Partire da un contesto così piccolo, e così grande al medesimo tempo, come una normale famiglia di provincia, ed estendere il discorso ad un ambiente così immenso come l’Universo, caratterizzato da un’infinità poi forse non così infinita, è la summa della poetica malickiana della famiglia. In The Tree of Life non si è fatto altro che esplicitare questo concetto con un’immensa potenza visiva; esplicitare un concetto così semplice che, purtroppo, spesso dimentichiamo.
E, anche in questo caso, le analogie con il poeta del “fanciullino” non mancano. Anche Pascoli, nei suoi scritti, aveva espresso con la dolce malinconia che lo ha sempre contraddistinto, una visione panteistica delle cose;
“E la terra sentii nell’Universo. / Sentii, fremendo, ch’è del cielo anch’ella. / E mi vidi quaggiù piccolo e sperso / errare, tra le stelle, in una stella” – da Il bolide (Canti di Castelvecchio).
Lo spiritualismo che pervade questi versi è un chiaro esempio di un’altra, ennesima, analogia tra il decadente Pascoli ed il naturalista Malick. Sinceramente non so quanto il pensiero di Malick possa essere stato influenzato dalla poetica di Pascoli e, considerando il suo dichiarato amore verso la cultura italiana, questo dubbio non è poi così scontato; oppure, semplicemente, siamo dinanzi a delle tematiche simili, che trovano dei punti di contatto in modo puramente casuale.
Sta di fatto che il mondo, la realtà che ci circonda, talvolta può davvero essere visto come se fosse un atomo opaco del male, come succede ne La rabbia giovane, dove una famiglia disfunzionale, partorita dalla società, porta dentro di sé i semi della morte e della sofferenza. Il padre tirannico di Holly (la bellissima Sissy Spacek) è come se fosse il MacGuffin della vicenda, in quanto per colpa della sua oppressione, in lei germoglia l’innato desiderio della libertà, che troverà riscontro nel giovane serial killer Kit (Martin Sheen).

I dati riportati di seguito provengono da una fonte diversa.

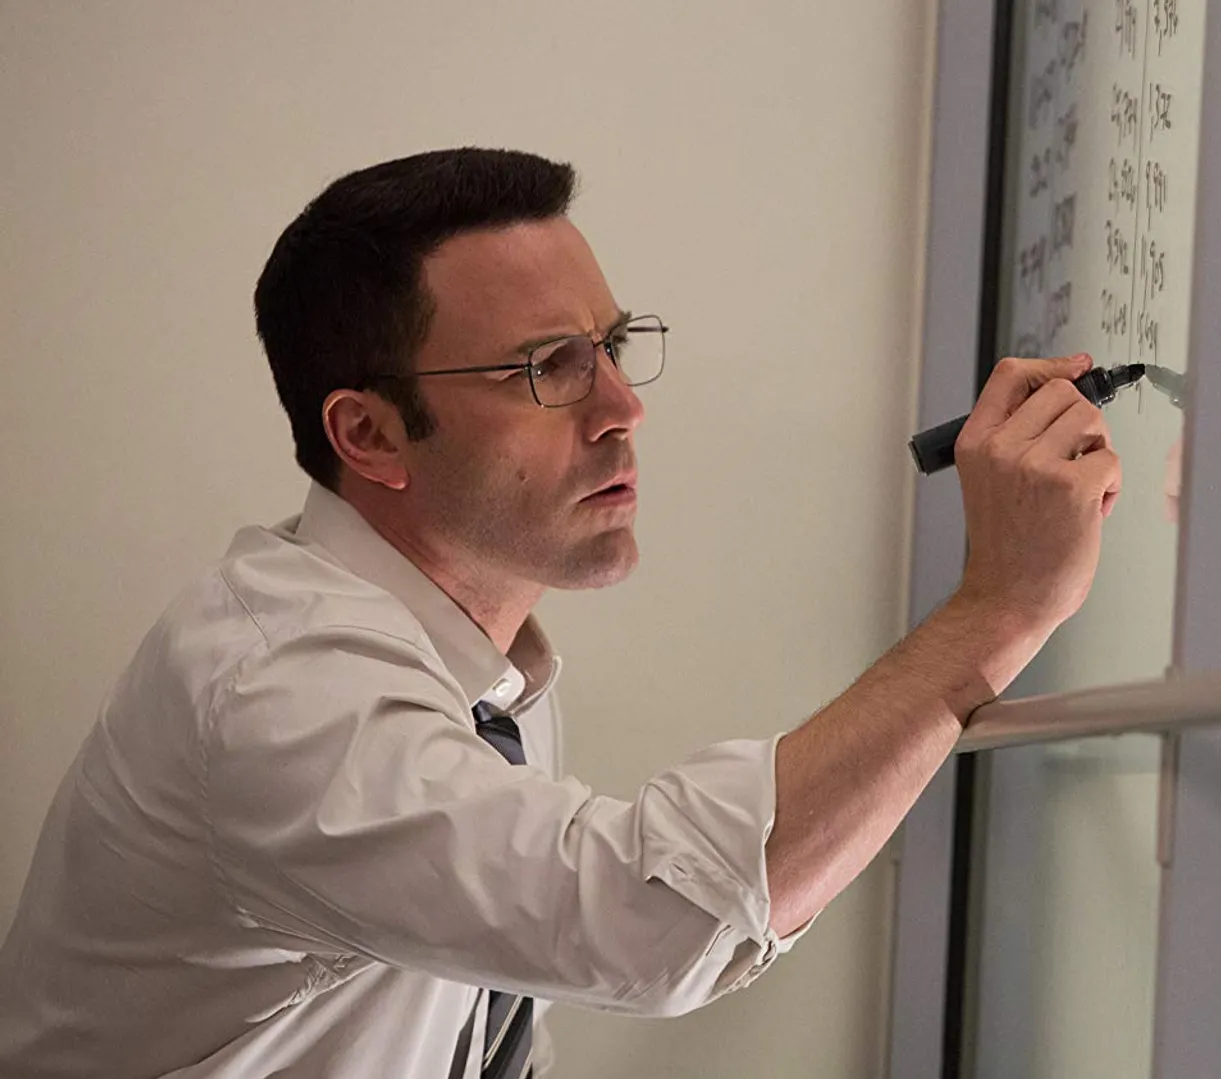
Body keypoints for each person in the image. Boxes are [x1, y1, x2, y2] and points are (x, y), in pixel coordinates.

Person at [0, 148, 1124, 1078]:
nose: (624, 407)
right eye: (549, 368)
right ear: (369, 435)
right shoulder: (285, 692)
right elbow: (645, 922)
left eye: (613, 348)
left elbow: (506, 994)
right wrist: (999, 609)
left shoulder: (480, 675)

Ma anche ne I giorni del cielo, che forse è il film meno citato del maestro, Malick mostra di come una sofferenza “universale” abbia sempre origine da un contesto familiare. Bill (Richard Gere) nasconde la sua relazione con la bella Abby (Brooke Adams), simulando un legame fratello/sorella; in questo modo Abby potrà sfruttare l’interesse che Chuck, il proprietario delle terre in cui lavora Bill, ha nei suoi confronti. È la corruzione dell’amore causato dall’occultamento del sentimento, la scelta del corpo a discapito dello spirito… è l’inizio, per Malick, della fine del mondo; la terra brucerà in un’apocalittica notte d’estate, con le piaghe, che rimandano alle Piaghe d’Egitto, che invadono una terra sempre più arida.
Ma, ovviamente, non possiamo confondere la malinconia con il pessimismo. Terrence Malick è un regista tutt’altro che pessimista. E’ un autore che, con il suo stile particolare che lo contraddistingue, ci ha mostrato i limiti e le contraddizioni di tutti noi… contraddizioni da cui, però, non è umanamente possibile rifugiarsi. La sofferenza ed il conflitto sono indispensabili per generare amore.
Il legame padre/figlio in The Tree of Life è sempre più forte proprio grazie ai continui conflitti; i soldati de La sottile linea rossa capiscono l’importanza della vita proprio perché osservano la morte. Ma alla fine tutto risplende.
“Dove eravamo insieme, chi eri tu? Quello col quale ho vissuto, camminato, il fratello, l’amico. Buio dalla luce, conflitto dall’amore. Sono il frutto di una sola mente, i tratti di un solo volto. Oh anima mia, fa che io sia in te adesso, guarda attraverso i miei occhi, guarda le cose che hai creato. Tutto risplende.”